● What is required
Leave out the pictures and reproduce all of the data exactly.

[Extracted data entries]
^^^^^^^^
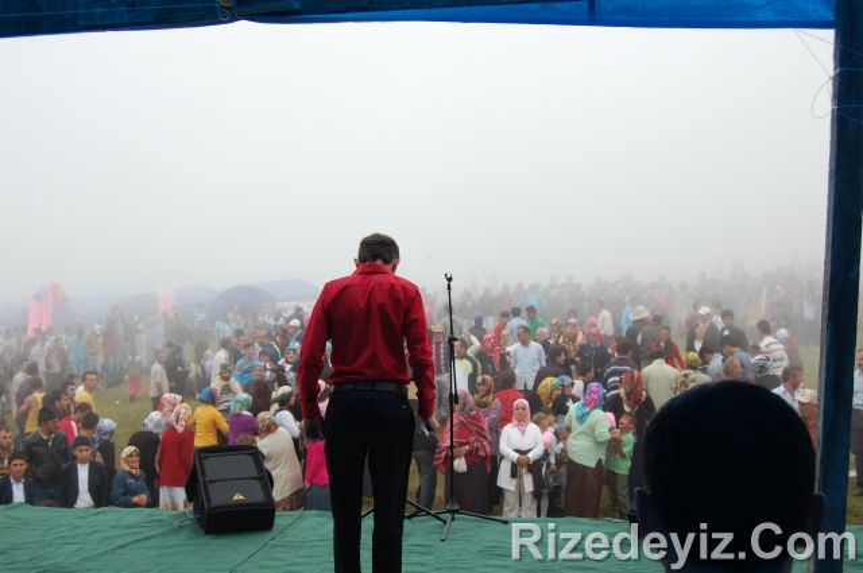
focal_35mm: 42
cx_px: 432
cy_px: 286
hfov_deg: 46.5
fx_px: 1006
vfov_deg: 31.8
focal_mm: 28
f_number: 7.1
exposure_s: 1/200
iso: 200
^^^^^^^^
● Written solution
focal_35mm: 42
cx_px: 432
cy_px: 286
hfov_deg: 46.5
fx_px: 1006
vfov_deg: 31.8
focal_mm: 28
f_number: 7.1
exposure_s: 1/200
iso: 200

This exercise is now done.